Josh recoiled, and I steadied my footing.

But he saw something different.

His head whipped toward me—eyes with terror, like I just split the sky open with my bare hands.

"That's not you, Evan, my brother, His voice cracked, high and panicked. "You're trying to trick me again."

"I'm not—" I tried to say.

But fear had already swallowed him again into the darkness.

His fire ignited—violent this time, uncontrolled, his arm fully engulfed—it scorched even him as well. The heat hit my face before the punch even came.

He swung.

I barely dodged—the heat singed past my cheek. My boots dug into the broken concrete, sliding just enough to ruin my stance.

"Damn it, Josh—LISTEN TO ME!"

He came in again. Fast, wild as a cornered animal.

This wasn't the disciplined sparring we had done before. This was fear wearing him.

I met his next strike with my forearm—pain flared hot—then drove his shoulder into my chest, and we hit the ground hard, gravel biting skin.

His knee pinned my ribs, his forearm pressed across my collarbone, and heat rolled off of him in waves.

Up close, I could see the tear tracks that were carved through the dirt on his face.

"Please—just stop—" He begged, voice shredding. "They said you would try to trick me. That you only look and sound like my brother playing pretend. But my mind is so fuzzy—I don't know."

My stomach felt hollowed out.

"They"

The witch.

The demons.

Whoever had whispered in the dark when he was alone.

"They told me you would try to pull me away from protecting my friends." His voice warbled, cracking like something fragile. "—And you're doing exactly what they said."

My heart shattered.

"Josh," I managed to speak, choking from the pressure on my ribs. "Look at me. Really look at me."

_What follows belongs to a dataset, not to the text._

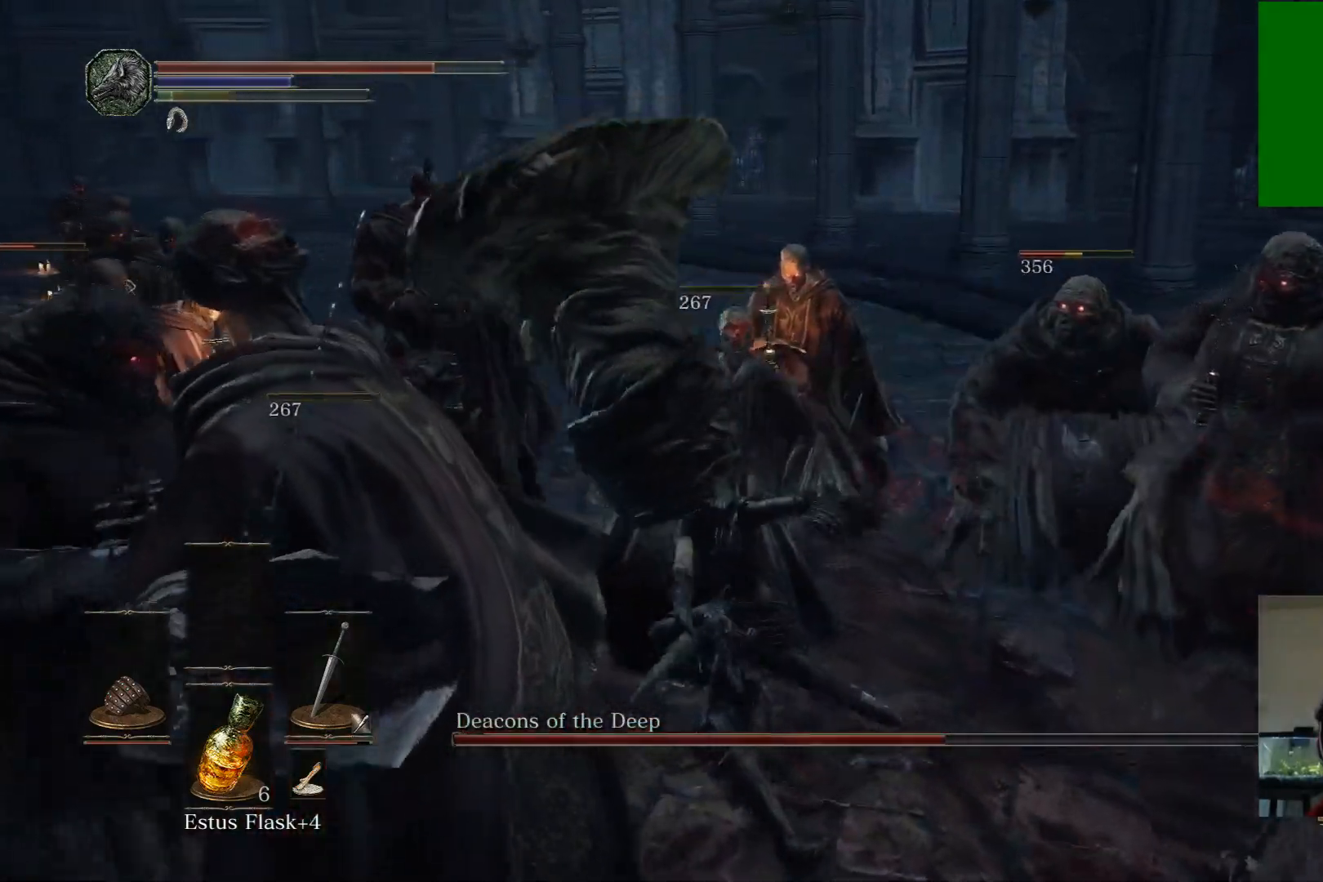
{"dt_ms": 500, "buttons": [], "left_stick": "up", "right_stick": "center", "events": [[17, "R1", "down"], [183, "R1", "up"], [283, "R1", "down"], [367, "R1", "up"], [500, "left_stick", "up"]]}
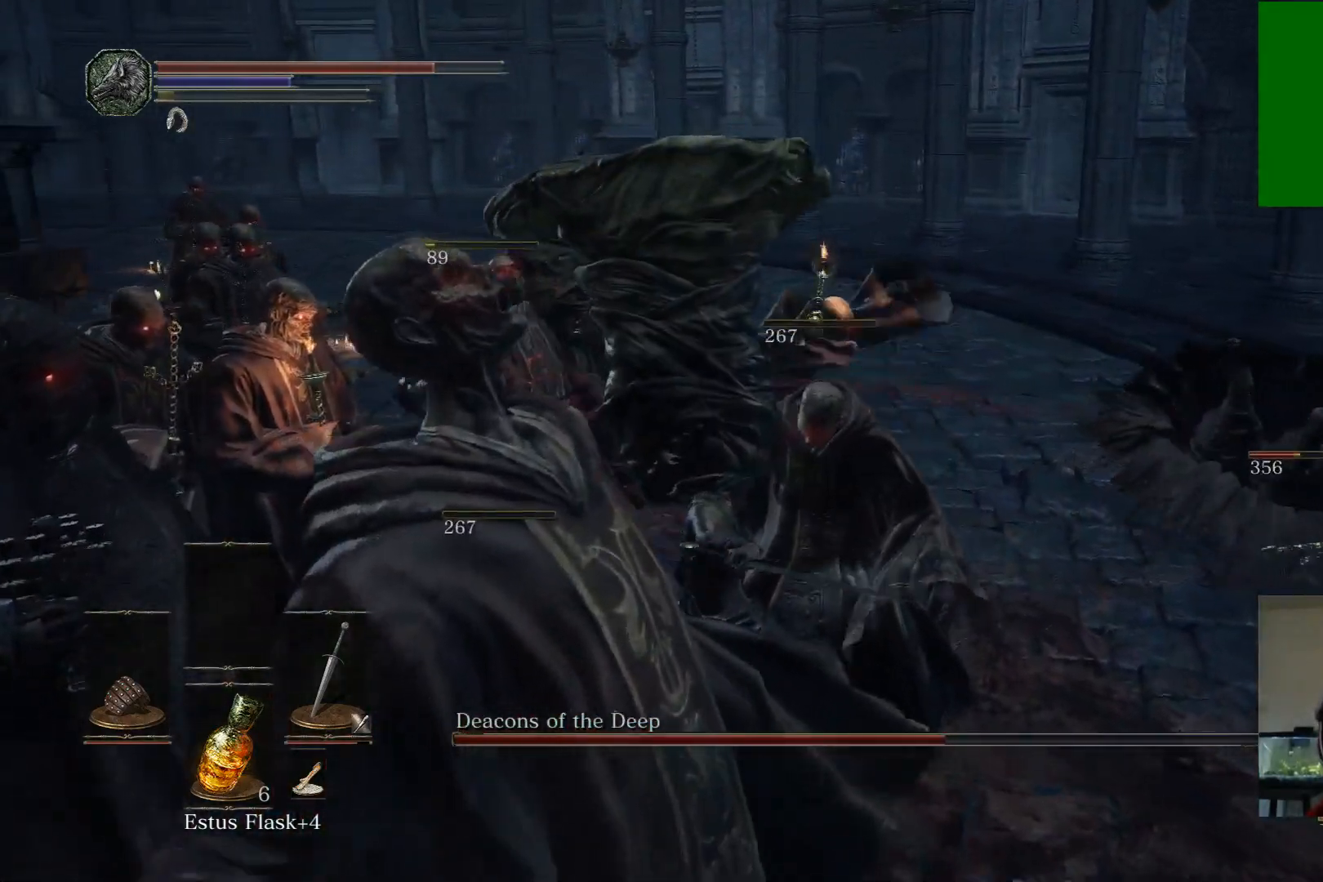
{"dt_ms": 500, "buttons": [], "left_stick": "up-right", "right_stick": "center", "events": [[350, "left_stick", "up-right"]]}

"I am looking!" He shouted, and it sounded like a confession, a plea, or a punishment. He wanted to believe them, but something sent him mixed signals, as if he knew this felt wrong.

His fist flared again—ready to come down.

Reflex overrode everything else.

I twisted—one hand gripping his wrist, my knee bracing under his weight. I shoved hard, rolling us, throwing him off balance enough to break the pin.

We both scrambled up—dust swirling, the ground groaning again beneath us.

The portal pulsed—closer, louder, hungrier.

Josh came at me again. 

His movements were distressed, not careful, or standardized.

I blocked one hit and absorbed another to the shoulder—pain rattled up my spine. I didn't swing back.

"Evan, MOVE!" Duke shouted somewhere behind me, steel clashing with claws.

"I've got him," I snapped, even though my lungs were burning and my vision sparked at the edges.

Josh's fist slammed into my jaw—stars spun behind my eyes.

"Fine." I spit blood onto the ground.

If she needed force to hear me, so be it.